### WORK REQUEST
Give back only the lines in the records below from the one with "For every layout" to the one with "table_header [148, 1361, 616, 1385]", both inclusive, word for word.

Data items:

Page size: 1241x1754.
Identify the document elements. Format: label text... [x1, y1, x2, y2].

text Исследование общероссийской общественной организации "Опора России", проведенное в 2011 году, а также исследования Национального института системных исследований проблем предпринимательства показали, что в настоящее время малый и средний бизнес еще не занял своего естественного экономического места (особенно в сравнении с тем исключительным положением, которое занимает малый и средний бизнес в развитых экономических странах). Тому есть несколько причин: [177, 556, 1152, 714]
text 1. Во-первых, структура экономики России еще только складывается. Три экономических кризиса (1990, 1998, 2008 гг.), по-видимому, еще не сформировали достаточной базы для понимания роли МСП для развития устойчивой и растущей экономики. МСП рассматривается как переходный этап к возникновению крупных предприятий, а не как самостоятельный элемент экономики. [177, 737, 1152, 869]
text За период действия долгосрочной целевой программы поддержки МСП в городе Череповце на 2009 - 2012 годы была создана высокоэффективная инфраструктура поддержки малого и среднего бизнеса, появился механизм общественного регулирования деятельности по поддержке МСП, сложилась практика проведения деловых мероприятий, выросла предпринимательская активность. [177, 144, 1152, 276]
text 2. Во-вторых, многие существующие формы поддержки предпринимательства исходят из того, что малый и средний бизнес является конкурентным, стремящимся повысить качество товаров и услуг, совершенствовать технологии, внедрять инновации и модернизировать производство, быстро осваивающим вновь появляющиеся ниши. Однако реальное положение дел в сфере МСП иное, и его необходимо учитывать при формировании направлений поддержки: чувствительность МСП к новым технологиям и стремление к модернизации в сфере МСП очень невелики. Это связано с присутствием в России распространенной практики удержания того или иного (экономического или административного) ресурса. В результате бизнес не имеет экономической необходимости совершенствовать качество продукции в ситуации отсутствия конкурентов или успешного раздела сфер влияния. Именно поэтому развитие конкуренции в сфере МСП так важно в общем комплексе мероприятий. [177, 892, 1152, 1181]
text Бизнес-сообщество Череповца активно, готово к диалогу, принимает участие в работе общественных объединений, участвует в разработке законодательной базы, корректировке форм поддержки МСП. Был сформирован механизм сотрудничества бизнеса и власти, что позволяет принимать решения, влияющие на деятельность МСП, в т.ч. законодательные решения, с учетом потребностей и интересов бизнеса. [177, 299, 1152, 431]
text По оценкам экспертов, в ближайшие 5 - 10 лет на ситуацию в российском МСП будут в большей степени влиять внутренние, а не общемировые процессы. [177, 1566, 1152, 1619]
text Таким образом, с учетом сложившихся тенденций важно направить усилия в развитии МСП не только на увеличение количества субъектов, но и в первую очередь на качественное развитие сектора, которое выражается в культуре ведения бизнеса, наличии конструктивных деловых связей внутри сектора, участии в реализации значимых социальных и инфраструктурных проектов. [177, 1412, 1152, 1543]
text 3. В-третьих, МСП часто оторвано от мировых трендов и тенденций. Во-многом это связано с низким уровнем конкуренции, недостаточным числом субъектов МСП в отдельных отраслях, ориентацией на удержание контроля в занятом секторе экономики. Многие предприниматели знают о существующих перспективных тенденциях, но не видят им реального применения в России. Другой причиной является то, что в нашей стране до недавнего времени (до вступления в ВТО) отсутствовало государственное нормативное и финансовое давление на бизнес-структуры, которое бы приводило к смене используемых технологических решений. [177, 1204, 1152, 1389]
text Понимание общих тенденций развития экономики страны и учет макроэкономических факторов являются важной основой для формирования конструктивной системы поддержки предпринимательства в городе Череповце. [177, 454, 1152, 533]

---

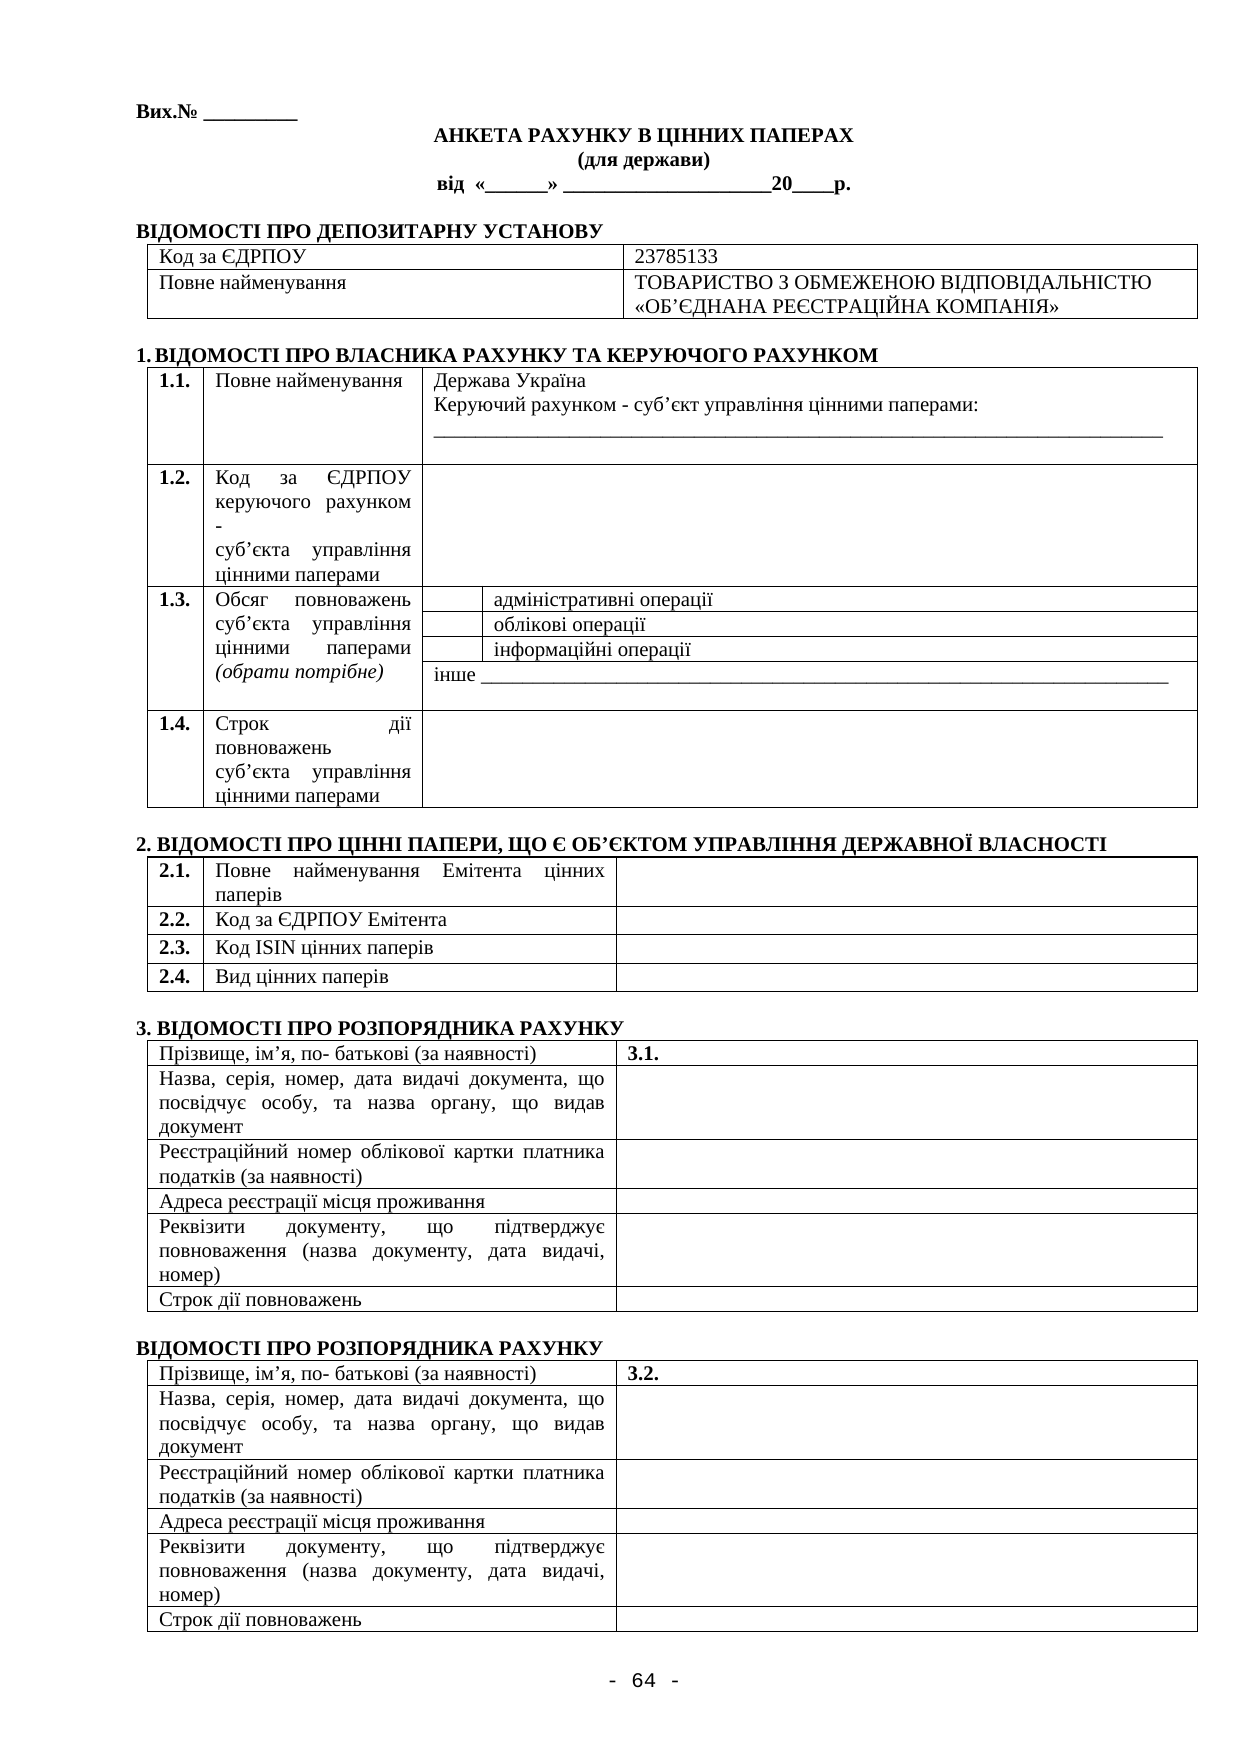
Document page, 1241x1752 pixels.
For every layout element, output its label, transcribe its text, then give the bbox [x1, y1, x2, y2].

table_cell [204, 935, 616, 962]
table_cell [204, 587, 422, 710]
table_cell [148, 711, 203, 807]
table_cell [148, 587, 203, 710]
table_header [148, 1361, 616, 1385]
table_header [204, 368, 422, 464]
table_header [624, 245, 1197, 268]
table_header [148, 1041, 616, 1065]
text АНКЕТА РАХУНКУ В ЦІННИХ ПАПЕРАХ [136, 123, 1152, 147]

### ANSWER FOR THE TASK
For every layout element, output its label, transcribe its text, then give the bbox [x1, y1, x2, y2].

table_cell [204, 935, 616, 962]
table_cell [204, 587, 422, 710]
table_cell [148, 711, 203, 807]
table_cell [148, 587, 203, 710]
table_header [148, 1361, 616, 1385]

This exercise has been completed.